Obtain the general solution

Now that we have the homogeneous solutions and a particular solution, we can find the general solution as a linear combination of \(y_1(t), y_2(t),\) and \(y_p(t)\): $$ y(t) = c_1y_1(t) + c_2y_2(t) + y_p(t) = c_1t + c_2te^t + \frac{1}{2}t^3 $$ where \(c_1\) and \(c_2\) are arbitrary constants.

Key concepts

Homogeneous Differential Equations

Homogeneous differential equations are foundational to the study of differential equations and form the basis for understanding more complex, nonhomogeneous cases. In the simplest terms, these equations are characterized by having all terms containing the function or its derivatives, and equal to zero. Symbolically, a second-order homogeneous differential equation can be represented as
\[ a(t) y'' + b(t) y' + c(t) y = 0 \]
where \( a(t) \), \( b(t) \), and \( c(t) \) are functions of \( t \), and the right-hand side is consistently zero, signifying the absence of an external driving function.The solutions to homogeneous differential equations exhibit an important property known as the superposition principle, which allows individual solutions to be summed to form the general solution. In the context of our exercise, the provided functions \( y_1(t) = t \) and \( y_2(t) = te^t \) were verified to satisfy their corresponding homogeneous equation, illustrating how essential solutions can combine to address more complex equations.

Method of Undetermined Coefficients

The method of undetermined coefficients is a strategic approach for finding particular solutions to nonhomogeneous differential equations where the nonhomogeneous term is of a specific form—typically polynomial, exponential, or a sine/cosine function. This technique involves making an 'educated guess' about the form of the particular solution based on the nonhomogeneous term's nature.When applying this method, one initially assumes a solution structure with unknown coefficients (hence 'undetermined'). By differentiating this assumed solution and substituting back into the nonhomogeneous equation, one can determine the values of these coefficients by equating like terms. In our exercise, the particular solution guess was \( y_p(t) = At^3 \) for a nonhomogeneous term of \( 2t^3 \), which makes sense given the cubic nature of the term on the right-hand side.

··········

#### [PROBLEM SET]
[A] Answer these questions using the differential equations excerpt:
(i) How does the excerpt describe the constants c₁ and c₂ in the general solution?
(ii) What property allows individual solutions of homogeneous equations to be summed to form the general solution?
(iii) What form was guessed for the particular solution when the nonhomogeneous term was 2t³?
[B] Reproduce the stretch of the differential equations excerpt from "Obtain the general" through "are arbitrary constants.".
[C] Carry on the differential equations excerpt from the point where it stops.
These entries have no connection to the differential equations excerpt.

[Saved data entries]
··········

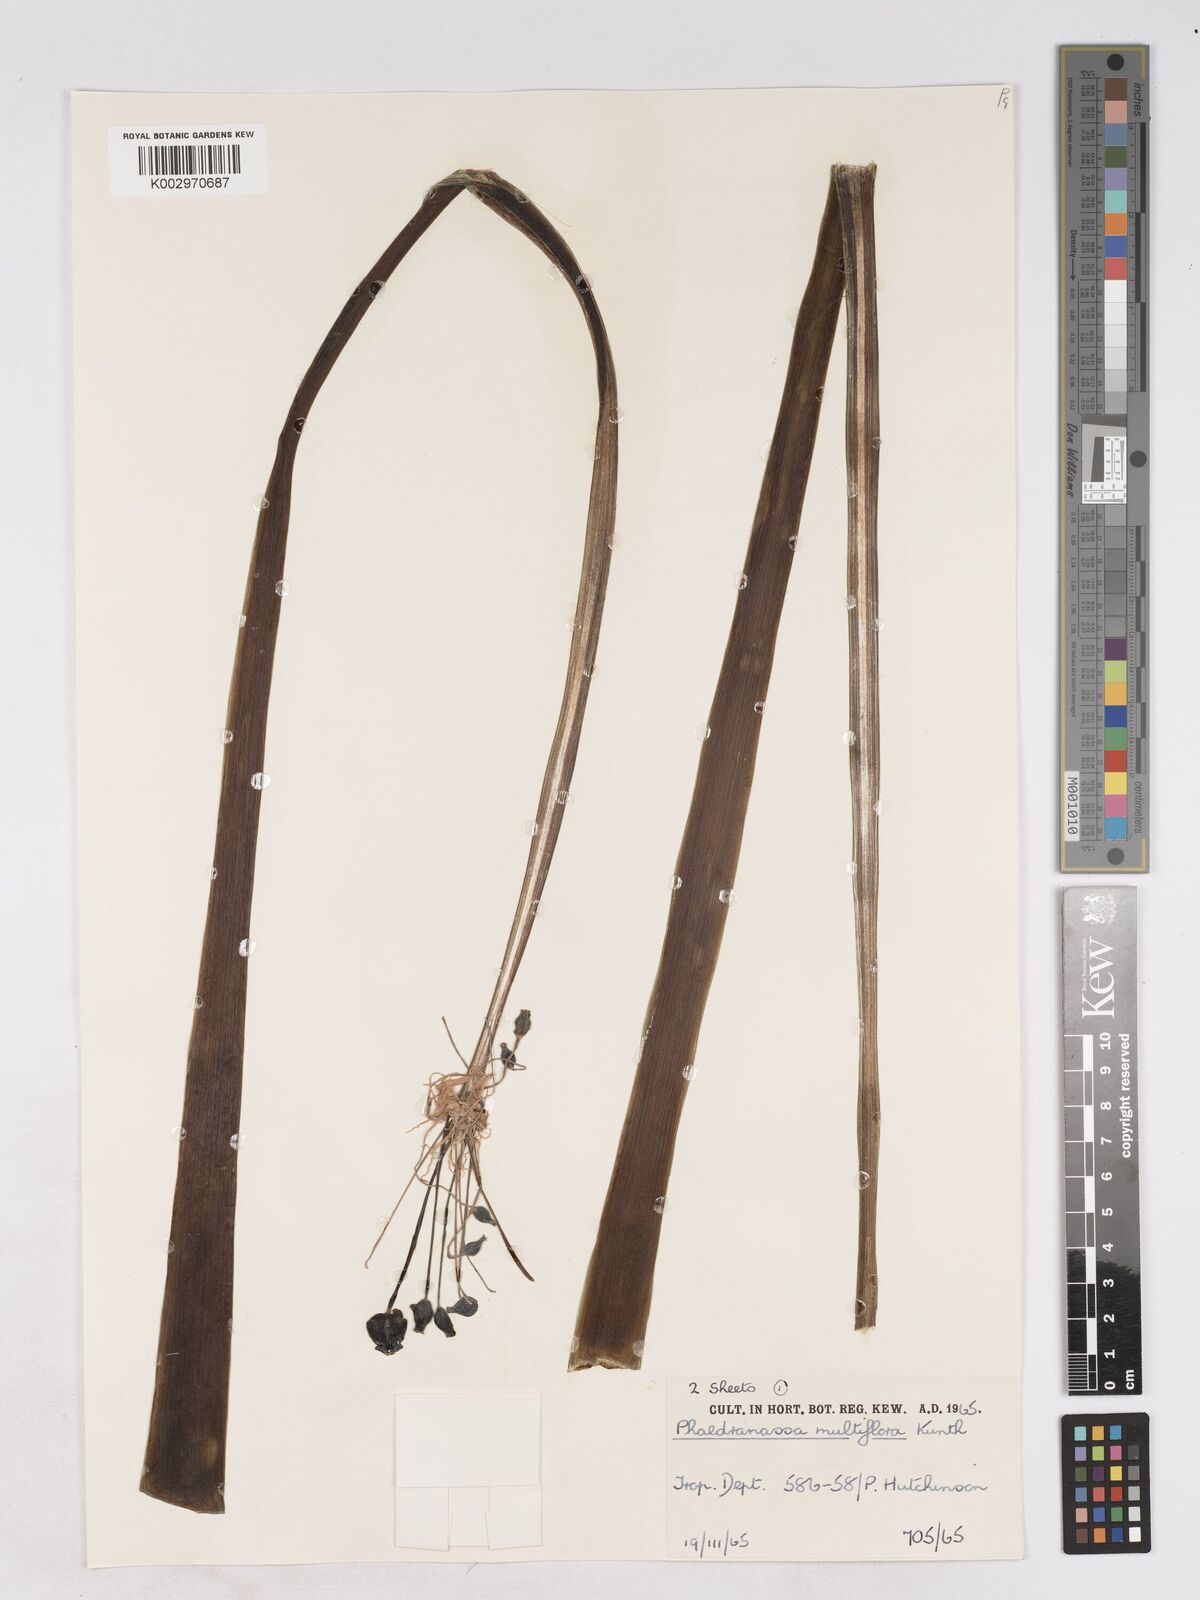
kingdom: Plantae
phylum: Tracheophyta
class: Liliopsida
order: Asparagales
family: Amaryllidaceae
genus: Rauhia
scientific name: Rauhia multiflora
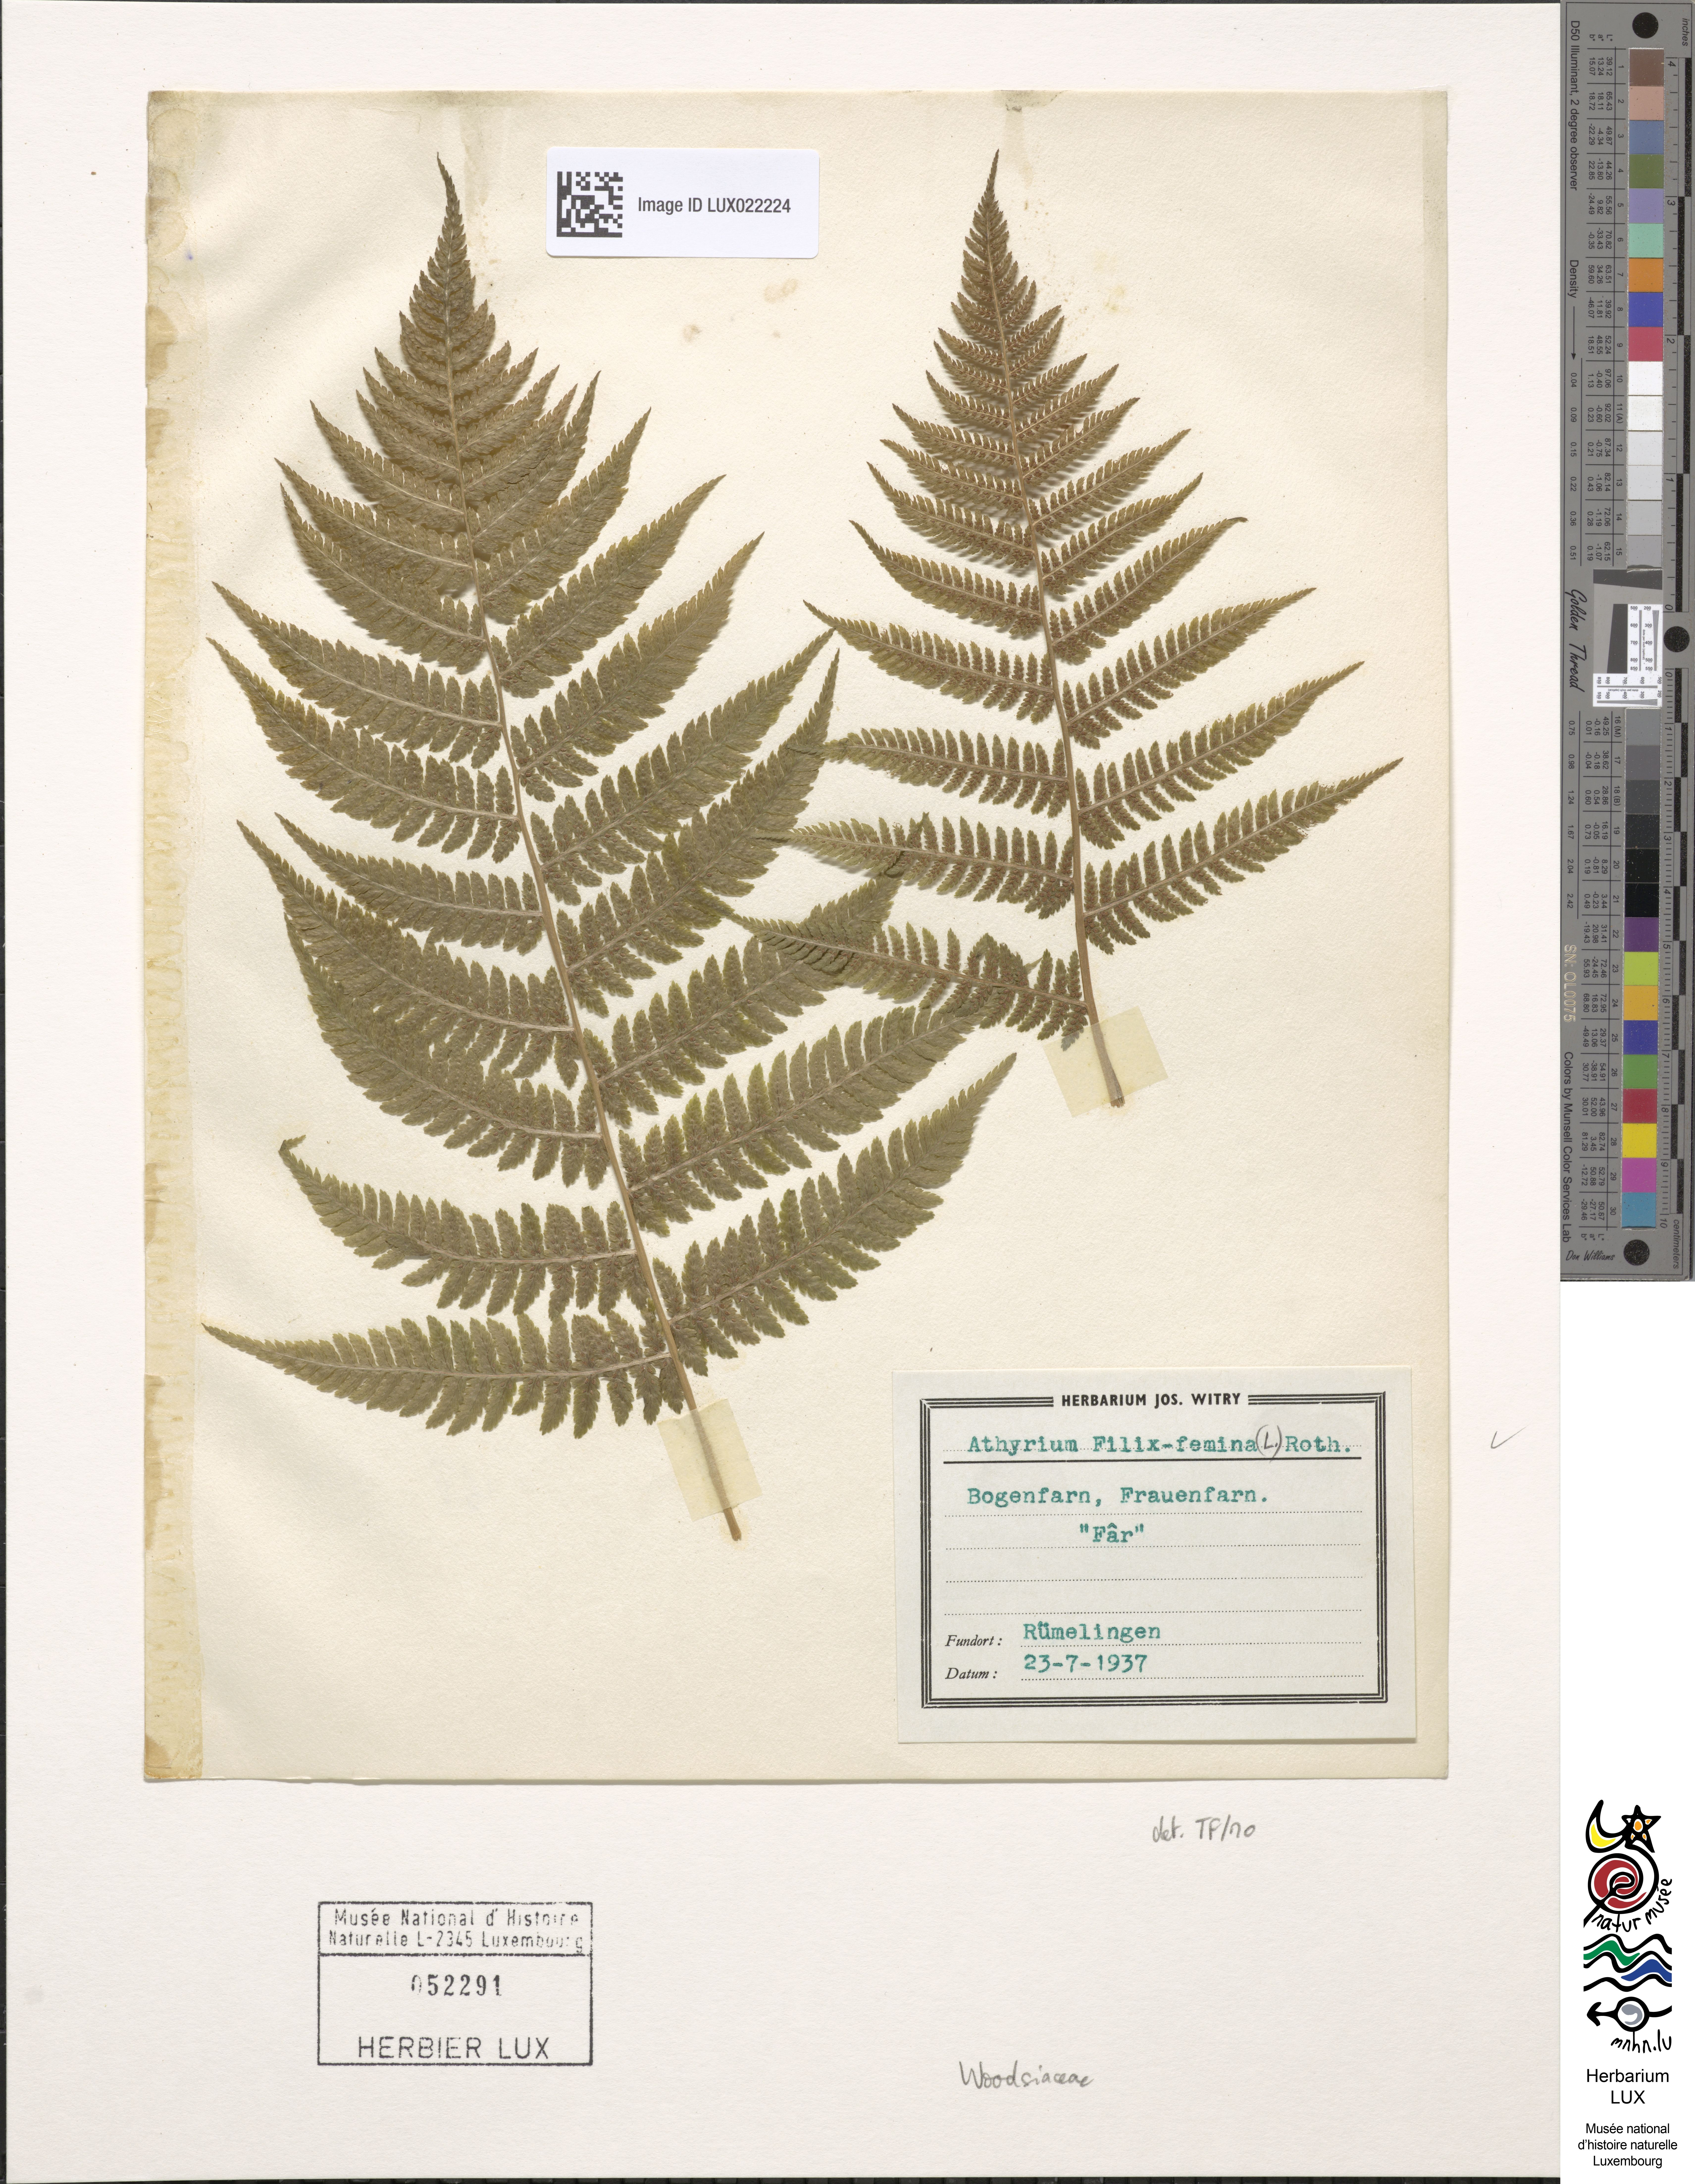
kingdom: Plantae
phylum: Tracheophyta
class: Polypodiopsida
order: Polypodiales
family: Athyriaceae
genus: Athyrium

··········

#### [RESULTS BY TASK]
[A]
(i) They are arbitrary constants.
(ii) The superposition principle.
(iii) y_p(t) = At³

[B]
Obtain the general solution

Now that we have the homogeneous solutions and a particular solution, we can find the general solution as a linear combination of \(y_1(t), y_2(t),\) and \(y_p(t)\): $$ y(t) = c_1y_1(t) + c_2y_2(t) + y_p(t) = c_1t + c_2te^t + \frac{1}{2}t^3 $$ where \(c_1\) and \(c_2\) are arbitrary constants.

[C]
Particular Solution

A particular solution to a nonhomogeneous differential equation is a specific solution that satisfies the entire nonhomogeneous equation, including the non-zero right-hand side. It reflects the influence of the external driving function on the system's behavior. Unlike the general solution, the particular solution does not contain arbitrary constants; it represents a single, unique function that accounts for this external influence.In our exercise, the particular solution was obtained using the method of undetermined coefficients, which allowed us to calculate the coefficient needed to satisfy the nonhomogeneous part of the equation. This solution \( y_p(t) = \frac{1}{2}t^3 \) contributes to the overall behavior of the system and is a crucial component in constructing the general solution for the nonhomogeneous differential equation.

General Solution

The general solution to a differential equation encompasses all possible solutions to the equation, accounting for all initial conditions or boundary values. It is typically composed of two parts: the homogeneous solution, which solves the equation without the nonhomogeneous term; and the particular solution, which specifically addresses the nonhomogeneous component.The general solution is often represented as a linear combination of the solutions to the homogeneous equation plus the particular solution. In the context of our exercise, the general solution for the nonhomogeneous differential equation is given by \( y(t) = c_1y_1(t) + c_2y_2(t) + y_p(t) \), where \( c_1 \) and \( c_2 \) are constants determined by the initial conditions of the problem. This expression means that, by appropriately selecting these constants, the general solution can adapt to fit a variety of specific scenarios, making it a powerful tool for understanding the system's dynamics under various circumstances.